Special D-Day edition: D-Day shows how the best leaders shape and adapt to events

D-Day shows how the best leaders respond. 

General Dwight Eisenhower could not control the Nazi High Command, but he reinforced their biases that General Patton would lead the main attack at the Pas de Calais. The deception enabled the Allies to secure the Normandy beaches and move inland. 

The Germans assumed for six more weeks that Patton would make a more significant landing at Calais. Eisenhower’s deception plan (Operation Fortitude) worked better than he imagined.

Eisenhower could not control the weather nor how well the German military units reacted to the invasion. He postponed the invasion for a day due to bad weather and made a risky call that the seas would be calm enough for the June 6 landings. 

In the quiet hours before the assault, he wrote a letter taking responsibility if the invasion failed.

Eisenhower recognized that he could influence events to a certain extent and that he could determine how he responded to unfolding circumstances.

Brigadier General Norm Cota landed at Omaha Beach with the second wave. The German fire was so intense that the first wave’s survivors crouched behind a retaining wall. German artillery began to take its toll.

Omaha Beach, looking up to the high ground where the Germans dug in.

Cota knew that the troops needed to get moving immediately or get ground down. Individually, each was safer staying put; collectively, they were safer moving forward and attacking the German positions. 

Cota adapted to circumstances and said, “Follow me,” taking the fight to the enemy. Soon thereafter, the Americans broke the German defenses. Cota influenced events by adapting to circumstances.

D-Day, which happened on June 6 79 years ago, holds myriad examples of the interplay between influencing and adapting.
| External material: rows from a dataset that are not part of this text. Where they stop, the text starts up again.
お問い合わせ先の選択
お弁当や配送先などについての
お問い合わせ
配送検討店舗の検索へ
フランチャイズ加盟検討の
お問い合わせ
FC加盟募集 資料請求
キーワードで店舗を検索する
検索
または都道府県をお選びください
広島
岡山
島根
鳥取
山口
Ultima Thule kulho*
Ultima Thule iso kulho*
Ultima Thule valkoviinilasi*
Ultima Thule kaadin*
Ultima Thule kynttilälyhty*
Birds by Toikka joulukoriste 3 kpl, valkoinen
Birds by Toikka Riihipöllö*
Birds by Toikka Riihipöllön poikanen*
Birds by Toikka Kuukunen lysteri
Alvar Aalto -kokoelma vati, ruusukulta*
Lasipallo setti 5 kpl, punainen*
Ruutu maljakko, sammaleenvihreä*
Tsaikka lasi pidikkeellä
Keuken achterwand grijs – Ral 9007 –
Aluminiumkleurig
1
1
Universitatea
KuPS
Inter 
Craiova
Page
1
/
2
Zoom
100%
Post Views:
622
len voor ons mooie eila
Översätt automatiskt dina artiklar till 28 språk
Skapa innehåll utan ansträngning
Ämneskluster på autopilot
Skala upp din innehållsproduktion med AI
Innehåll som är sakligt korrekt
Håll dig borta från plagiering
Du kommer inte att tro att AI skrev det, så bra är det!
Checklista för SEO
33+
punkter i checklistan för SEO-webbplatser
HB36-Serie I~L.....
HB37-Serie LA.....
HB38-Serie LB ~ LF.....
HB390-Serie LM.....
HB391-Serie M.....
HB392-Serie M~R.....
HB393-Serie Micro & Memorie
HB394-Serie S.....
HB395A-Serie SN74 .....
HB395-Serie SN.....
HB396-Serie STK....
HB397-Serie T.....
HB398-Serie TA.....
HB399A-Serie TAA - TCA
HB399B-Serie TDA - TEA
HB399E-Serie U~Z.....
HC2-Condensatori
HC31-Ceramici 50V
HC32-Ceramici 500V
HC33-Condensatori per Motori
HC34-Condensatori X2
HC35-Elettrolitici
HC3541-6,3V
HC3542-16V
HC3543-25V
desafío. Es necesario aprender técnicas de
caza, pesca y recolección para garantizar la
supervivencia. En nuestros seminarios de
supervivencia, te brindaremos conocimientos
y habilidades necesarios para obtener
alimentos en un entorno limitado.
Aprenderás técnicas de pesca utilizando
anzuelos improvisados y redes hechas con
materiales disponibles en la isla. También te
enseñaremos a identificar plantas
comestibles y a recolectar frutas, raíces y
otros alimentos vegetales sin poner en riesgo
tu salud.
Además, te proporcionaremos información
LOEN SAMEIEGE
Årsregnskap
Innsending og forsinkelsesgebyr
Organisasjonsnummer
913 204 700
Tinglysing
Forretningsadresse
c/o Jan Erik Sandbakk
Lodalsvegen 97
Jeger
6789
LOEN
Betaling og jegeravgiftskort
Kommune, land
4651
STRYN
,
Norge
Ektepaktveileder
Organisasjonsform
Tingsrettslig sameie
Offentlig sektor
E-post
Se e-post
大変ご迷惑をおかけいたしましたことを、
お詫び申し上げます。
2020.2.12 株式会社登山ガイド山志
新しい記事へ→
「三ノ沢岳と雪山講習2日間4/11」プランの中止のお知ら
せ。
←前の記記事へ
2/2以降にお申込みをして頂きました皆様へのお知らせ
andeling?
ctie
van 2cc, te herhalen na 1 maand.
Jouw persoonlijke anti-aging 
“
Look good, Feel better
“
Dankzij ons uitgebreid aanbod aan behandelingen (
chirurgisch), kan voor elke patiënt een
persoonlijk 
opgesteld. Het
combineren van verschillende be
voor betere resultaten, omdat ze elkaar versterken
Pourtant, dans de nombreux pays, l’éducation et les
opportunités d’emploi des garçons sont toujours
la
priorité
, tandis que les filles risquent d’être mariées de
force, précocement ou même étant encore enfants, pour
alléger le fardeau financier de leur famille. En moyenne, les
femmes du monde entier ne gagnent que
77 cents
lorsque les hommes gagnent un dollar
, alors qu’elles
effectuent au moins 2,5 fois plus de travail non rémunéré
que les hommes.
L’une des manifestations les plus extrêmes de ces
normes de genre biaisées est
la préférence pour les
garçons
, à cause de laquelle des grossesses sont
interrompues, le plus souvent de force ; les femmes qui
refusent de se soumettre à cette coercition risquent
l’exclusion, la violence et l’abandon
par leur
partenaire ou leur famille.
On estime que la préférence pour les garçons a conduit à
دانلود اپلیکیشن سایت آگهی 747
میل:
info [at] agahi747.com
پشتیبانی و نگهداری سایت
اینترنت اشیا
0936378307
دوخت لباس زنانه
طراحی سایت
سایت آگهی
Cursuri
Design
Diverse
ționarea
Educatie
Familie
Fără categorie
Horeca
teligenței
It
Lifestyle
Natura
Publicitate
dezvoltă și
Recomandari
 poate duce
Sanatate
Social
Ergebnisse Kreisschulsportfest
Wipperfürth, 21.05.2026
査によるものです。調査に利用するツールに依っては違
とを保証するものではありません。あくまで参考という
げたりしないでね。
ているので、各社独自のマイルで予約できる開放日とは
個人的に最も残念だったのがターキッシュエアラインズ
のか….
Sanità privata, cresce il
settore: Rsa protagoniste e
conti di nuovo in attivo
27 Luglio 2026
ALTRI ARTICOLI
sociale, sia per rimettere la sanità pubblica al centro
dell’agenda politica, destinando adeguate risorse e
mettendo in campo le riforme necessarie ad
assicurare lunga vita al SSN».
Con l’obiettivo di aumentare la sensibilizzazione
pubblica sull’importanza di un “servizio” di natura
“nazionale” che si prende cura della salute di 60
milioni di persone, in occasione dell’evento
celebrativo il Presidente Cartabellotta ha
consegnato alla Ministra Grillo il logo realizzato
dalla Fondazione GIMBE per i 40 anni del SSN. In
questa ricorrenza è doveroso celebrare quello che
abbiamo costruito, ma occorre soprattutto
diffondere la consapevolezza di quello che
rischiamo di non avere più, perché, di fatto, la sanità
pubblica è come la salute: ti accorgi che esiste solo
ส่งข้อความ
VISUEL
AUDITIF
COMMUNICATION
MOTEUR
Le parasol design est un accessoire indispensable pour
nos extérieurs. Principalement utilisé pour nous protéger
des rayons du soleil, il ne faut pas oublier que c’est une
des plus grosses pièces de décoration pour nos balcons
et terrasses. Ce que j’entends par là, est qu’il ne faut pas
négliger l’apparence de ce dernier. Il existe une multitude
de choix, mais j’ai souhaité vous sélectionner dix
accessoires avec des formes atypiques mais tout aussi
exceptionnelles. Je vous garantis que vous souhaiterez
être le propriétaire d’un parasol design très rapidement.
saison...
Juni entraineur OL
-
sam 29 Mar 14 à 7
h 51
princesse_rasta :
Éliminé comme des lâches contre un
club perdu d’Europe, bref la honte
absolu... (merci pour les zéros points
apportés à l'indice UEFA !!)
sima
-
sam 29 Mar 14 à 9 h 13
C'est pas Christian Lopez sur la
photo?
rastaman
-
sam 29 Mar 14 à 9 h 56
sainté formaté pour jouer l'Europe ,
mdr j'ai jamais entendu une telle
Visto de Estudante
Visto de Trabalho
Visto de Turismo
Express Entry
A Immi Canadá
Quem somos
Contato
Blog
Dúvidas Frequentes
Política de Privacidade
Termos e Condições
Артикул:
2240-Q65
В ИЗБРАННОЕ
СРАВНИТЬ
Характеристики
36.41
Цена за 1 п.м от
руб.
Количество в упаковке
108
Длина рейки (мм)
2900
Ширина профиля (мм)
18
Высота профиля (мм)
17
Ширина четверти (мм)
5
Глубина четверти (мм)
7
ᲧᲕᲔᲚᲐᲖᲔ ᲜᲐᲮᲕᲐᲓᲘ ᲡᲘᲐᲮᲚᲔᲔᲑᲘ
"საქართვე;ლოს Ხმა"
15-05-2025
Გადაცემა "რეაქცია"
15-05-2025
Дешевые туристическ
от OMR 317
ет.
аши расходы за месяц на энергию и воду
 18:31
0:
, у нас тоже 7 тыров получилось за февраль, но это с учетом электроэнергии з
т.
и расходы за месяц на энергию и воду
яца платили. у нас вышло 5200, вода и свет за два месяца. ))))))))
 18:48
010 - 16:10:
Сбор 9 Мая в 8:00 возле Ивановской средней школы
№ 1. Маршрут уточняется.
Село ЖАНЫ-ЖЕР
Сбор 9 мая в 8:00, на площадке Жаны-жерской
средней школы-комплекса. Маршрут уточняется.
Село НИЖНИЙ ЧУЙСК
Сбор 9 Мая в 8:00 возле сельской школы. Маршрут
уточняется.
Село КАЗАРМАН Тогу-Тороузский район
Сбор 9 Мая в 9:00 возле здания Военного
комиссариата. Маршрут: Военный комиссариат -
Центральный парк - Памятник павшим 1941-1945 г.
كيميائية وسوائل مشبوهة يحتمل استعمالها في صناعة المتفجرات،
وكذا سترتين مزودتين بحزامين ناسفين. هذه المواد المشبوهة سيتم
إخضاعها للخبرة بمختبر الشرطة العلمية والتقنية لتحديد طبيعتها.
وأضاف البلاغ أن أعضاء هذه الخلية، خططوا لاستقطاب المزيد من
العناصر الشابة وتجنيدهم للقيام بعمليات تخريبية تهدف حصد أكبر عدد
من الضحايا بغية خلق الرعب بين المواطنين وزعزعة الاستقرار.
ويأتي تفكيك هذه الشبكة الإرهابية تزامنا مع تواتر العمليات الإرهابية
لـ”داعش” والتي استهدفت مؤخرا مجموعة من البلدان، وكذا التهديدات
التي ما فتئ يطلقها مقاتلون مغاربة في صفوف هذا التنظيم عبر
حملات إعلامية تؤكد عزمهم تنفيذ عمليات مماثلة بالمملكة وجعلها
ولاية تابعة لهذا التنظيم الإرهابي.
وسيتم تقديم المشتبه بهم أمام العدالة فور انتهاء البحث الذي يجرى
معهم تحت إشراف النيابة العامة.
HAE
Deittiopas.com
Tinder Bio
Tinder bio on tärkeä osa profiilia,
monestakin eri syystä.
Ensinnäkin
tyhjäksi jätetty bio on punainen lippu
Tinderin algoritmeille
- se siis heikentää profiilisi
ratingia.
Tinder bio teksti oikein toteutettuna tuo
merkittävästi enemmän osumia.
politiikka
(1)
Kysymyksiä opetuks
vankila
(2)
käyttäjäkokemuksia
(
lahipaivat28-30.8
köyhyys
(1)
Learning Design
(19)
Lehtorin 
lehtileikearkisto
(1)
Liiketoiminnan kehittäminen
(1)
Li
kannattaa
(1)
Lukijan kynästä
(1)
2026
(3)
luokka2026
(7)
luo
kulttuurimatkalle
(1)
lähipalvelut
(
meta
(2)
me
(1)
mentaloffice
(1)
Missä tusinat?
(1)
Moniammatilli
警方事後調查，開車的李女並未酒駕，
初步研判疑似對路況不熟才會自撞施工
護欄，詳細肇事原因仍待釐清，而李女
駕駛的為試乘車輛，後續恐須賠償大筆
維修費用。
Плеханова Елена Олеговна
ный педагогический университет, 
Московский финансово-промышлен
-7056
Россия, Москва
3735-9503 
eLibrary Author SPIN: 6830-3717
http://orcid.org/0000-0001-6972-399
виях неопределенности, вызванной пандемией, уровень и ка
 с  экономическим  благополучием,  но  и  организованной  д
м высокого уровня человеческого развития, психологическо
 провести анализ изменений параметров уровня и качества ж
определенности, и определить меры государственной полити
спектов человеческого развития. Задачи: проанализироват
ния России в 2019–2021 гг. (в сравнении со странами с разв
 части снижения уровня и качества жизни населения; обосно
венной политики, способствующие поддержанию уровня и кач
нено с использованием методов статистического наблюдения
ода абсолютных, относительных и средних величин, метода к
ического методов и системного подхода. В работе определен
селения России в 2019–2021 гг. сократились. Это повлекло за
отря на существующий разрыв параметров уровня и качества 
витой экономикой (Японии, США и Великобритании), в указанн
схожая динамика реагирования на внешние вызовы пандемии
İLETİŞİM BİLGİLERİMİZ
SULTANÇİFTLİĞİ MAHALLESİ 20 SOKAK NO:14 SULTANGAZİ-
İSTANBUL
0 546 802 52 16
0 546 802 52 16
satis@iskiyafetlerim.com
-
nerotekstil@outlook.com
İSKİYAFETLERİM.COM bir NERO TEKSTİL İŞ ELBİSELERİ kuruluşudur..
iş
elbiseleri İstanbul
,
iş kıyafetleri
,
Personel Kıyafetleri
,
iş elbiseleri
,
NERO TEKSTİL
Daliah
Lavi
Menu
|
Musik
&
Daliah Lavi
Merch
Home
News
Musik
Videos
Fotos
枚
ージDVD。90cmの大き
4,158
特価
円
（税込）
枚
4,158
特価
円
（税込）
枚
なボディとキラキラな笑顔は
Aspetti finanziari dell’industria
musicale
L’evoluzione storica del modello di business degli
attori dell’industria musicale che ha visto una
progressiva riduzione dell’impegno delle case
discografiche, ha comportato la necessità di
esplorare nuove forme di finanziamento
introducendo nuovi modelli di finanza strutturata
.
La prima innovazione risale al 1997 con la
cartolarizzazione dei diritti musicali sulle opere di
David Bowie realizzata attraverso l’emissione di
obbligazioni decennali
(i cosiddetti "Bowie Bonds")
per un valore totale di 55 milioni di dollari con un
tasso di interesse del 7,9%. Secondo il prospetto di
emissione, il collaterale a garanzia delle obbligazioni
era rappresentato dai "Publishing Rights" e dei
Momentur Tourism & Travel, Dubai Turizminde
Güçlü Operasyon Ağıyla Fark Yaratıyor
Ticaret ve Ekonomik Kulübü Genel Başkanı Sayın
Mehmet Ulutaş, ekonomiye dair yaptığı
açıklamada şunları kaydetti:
The best leaders recognize their limited control of external factors and exclusive control over how they respond. They are response-able, to use Stephen Covey’s term. 

In so doing they:

  • Refrain from blaming subordinates for outcomes outside their control
  • Resist the temptation to promote people based on good luck
  • Innovate to seize emerging opportunities and mitigate risks
  • Maintain perspective
  • Challenge practices and beliefs that are no longer fit-for-purpose
  • Avoid self-delusion.

The chart below shows the importance.

People who believe they have so much influence over external events that they never have to adapt have spent too much time watching “motivational speakers” and believe everyone else must join their comfort zone. Examples include Twitter mobs, Stanford Law students, bigots, Luddites, and Sears and Blockbuster executives. Such people refuse to adapt; they approach every issue with an open mouth and closed mind. 

By contrast, a person who believes that they cannot influence or adapt are victims adrift in the world.

Someone who believes they cannot influence anything but can only adapt to the forces buffeting them about are like old-school Calvinists who believed in predestination. In business and life, they are the people trapped on the hamster wheel, feeling they can only govern how fast or slow they go and not whether they can get on or off. 

You find people at work who blindly follow orders and fixate on “that’s how we’ve always done it.” They don’t innovate, they stay in the ruts others have made for them because they don’t believe they can make any difference.

Leaders who believe they can influence, not control, events but can control how they respond are response-able. Like Eisenhower and Cota, they innovate, seize opportunities, and avoid blame games. 

Amazon could not control information technology, but they adapted to the new realities and drove Sears out of business. Netflix did the same to Blockbuster.

Understanding what you can and cannot control leads to sound judgment.